Ornamental grasses are being used in many ways in new landscape designs. Some are planted as bold specimen plants, others arranged in large mass plantings, and still others as low growing groundcovers or edgings. Attractive foliage, showy flowers and bold seed heads make annual and perennial grasses popular in both commercial and homeowner landscaping.
Some grasses are grown for their colorful foliage, ranging from almost black through green, blue-green, gold, red, cream and white. Some are very attractively striped or banded, while others are planted primarily for their flower plumes and spikes. Several of the ornamental grasses provide dramatic and lasting interest through the winter months. And some types can do all of these things for the landscape!
Because grasses provide movement and texture as well as color, they combine well with other kinds of plants. While large mass plantings can suit commercial landscapes, the most successful way for home gardeners to use many of the ornamental grasses is to integrate them into mixed plantings along with perennials, annuals, shrubs, bulbs and evergreens.

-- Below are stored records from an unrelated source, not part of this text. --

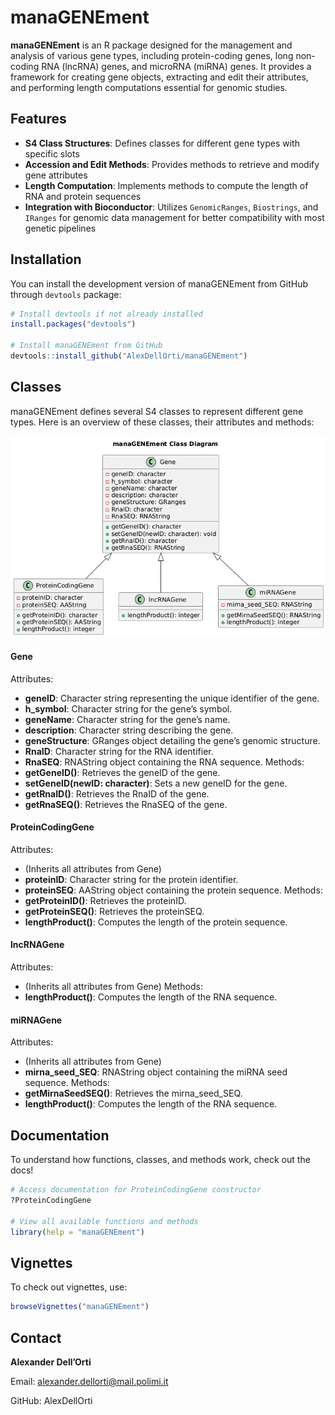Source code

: 
# manaGENEment

**manaGENEment** is an R package designed for the management and analysis of various gene types, including protein-coding genes, long non-coding RNA (lncRNA) genes, and microRNA (miRNA) genes. It provides a framework for creating gene objects, extracting and edit their attributes, and performing length computations essential for genomic studies.

## Features

- **S4 Class Structures**: Defines classes for different gene types with specific slots
- **Accession and Edit Methods**: Provides methods to retrieve and modify gene attributes
- **Length Computation**: Implements methods to compute the length of RNA and protein sequences
- **Integration with Bioconductor**: Utilizes `GenomicRanges`, `Biostrings`, and `IRanges` for genomic data management for better compatibility with most genetic pipelines


## Installation

You can install the development version of manaGENEment from GitHub through `devtools` package:

```r
# Install devtools if not already installed
install.packages("devtools")

# Install manaGENEment from GitHub
devtools::install_github("AlexDellOrti/manaGENEment")
```

## Classes

manaGENEment defines several S4 classes to represent different gene types. Here is an overview of these classes, their attributes and methods:

<div align="center">
  <img src="./images/manaGENEment_class_diagram.png" alt="Class Diagram" width="600"/>
</div>



#### Gene
Attributes:
 - **geneID**: Character string representing the unique identifier of the gene.
 - **h_symbol**: Character string for the gene’s symbol.
 - **geneName**: Character string for the gene’s name.
 - **description**: Character string describing the gene.
 - **geneStructure**: GRanges object detailing the gene’s genomic structure.
 - **RnaID**: Character string for the RNA identifier.
 - **RnaSEQ**: RNAString object containing the RNA sequence.
Methods:
 - **getGeneID()**: Retrieves the geneID of the gene.
 - **setGeneID(newID: character)**: Sets a new geneID for the gene.
 - **getRnaID()**: Retrieves the RnaID of the gene.
 - **getRnaSEQ()**: Retrieves the RnaSEQ of the gene.

#### ProteinCodingGene
Attributes:
 - (Inherits all attributes from Gene)
 - **proteinID**: Character string for the protein identifier.
 - **proteinSEQ**: AAString object containing the protein sequence.
Methods:
 - **getProteinID()**: Retrieves the proteinID.
 - **getProteinSEQ()**: Retrieves the proteinSEQ.
 - **lengthProduct()**: Computes the length of the protein sequence.

#### lncRNAGene
Attributes:
 - (Inherits all attributes from Gene)
Methods:
 - **lengthProduct()**: Computes the length of the RNA sequence.

#### miRNAGene
Attributes:
 - (Inherits all attributes from Gene)
 - **mirna_seed_SEQ**: RNAString object containing the miRNA seed sequence.
Methods:
 - **getMirnaSeedSEQ()**: Retrieves the mirna_seed_SEQ.
 - **lengthProduct()**: Computes the length of the RNA sequence.


## Documentation
To understand how functions, classes, and methods work, check out the docs!
```r
# Access documentation for ProteinCodingGene constructor
?ProteinCodingGene

# View all available functions and methods
library(help = "manaGENEment")
```


## Vignettes
To check out vignettes, use:
```r
browseVignettes("manaGENEment")
```


## Contact

**Alexander Dell’Orti**

Email: alexander.dellorti@mail.polimi.it

GitHub: AlexDellOrti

Tall upright types of ornamental grasses will create linear interest visually, especially at the back of a border. Many of these have attractive and bold lines and feathery or plume like seedheads, holding their visual interest throughout the year.
Medium sized grasses can be massed together, and are very suitable in a garden that is designed to be low maintenance. They combine well with spring flowering bulbs. Use these medium sized grasses also in a border, where they can add texture and movement without taking over visually.
The low growing ornamental grasses are ideal for edging around shrubs or combining with spreading evergreens. They can also be mass-planted for a low maintenance ground cover or planted in rockeries for textural interest.
Some ornamental grasses are evergreen, while others are deciduous. Evergreen ones are not cut back, and the clumps of grass blades will need to be raked through to remove any dead leaves and spent flower stalks. Deciduous grasses are cut back around the base of the clump to 3 – 4 inches in early spring, before new blades appear.
Grasses can be placed on two basic groups, depending on their growth cycles:
Cool season grasses start their growth in early spring, and reach full size before hot summer weather causes them to brown out. Most are medium to low sized plants, and mowing them in July will encourage lush regrowth for the fall. Some will remain evergreen in areas with mild winters.
Warm season grasses are the stars of late summer and fall. With their tall clumps with showy spikes or plumes of flowers, they are the drama queens of the grasses. These grasses enjoy hot summer weather, but will add garden interest throughout the winter. Prune them back in late winter, before new growth begins in spring.
If you are thinking of adding ornamental grasses to your home landscape, get familiar with what is available in your climate zone. Visit parks or gardens in your area so you can see them first hand, in all seasons.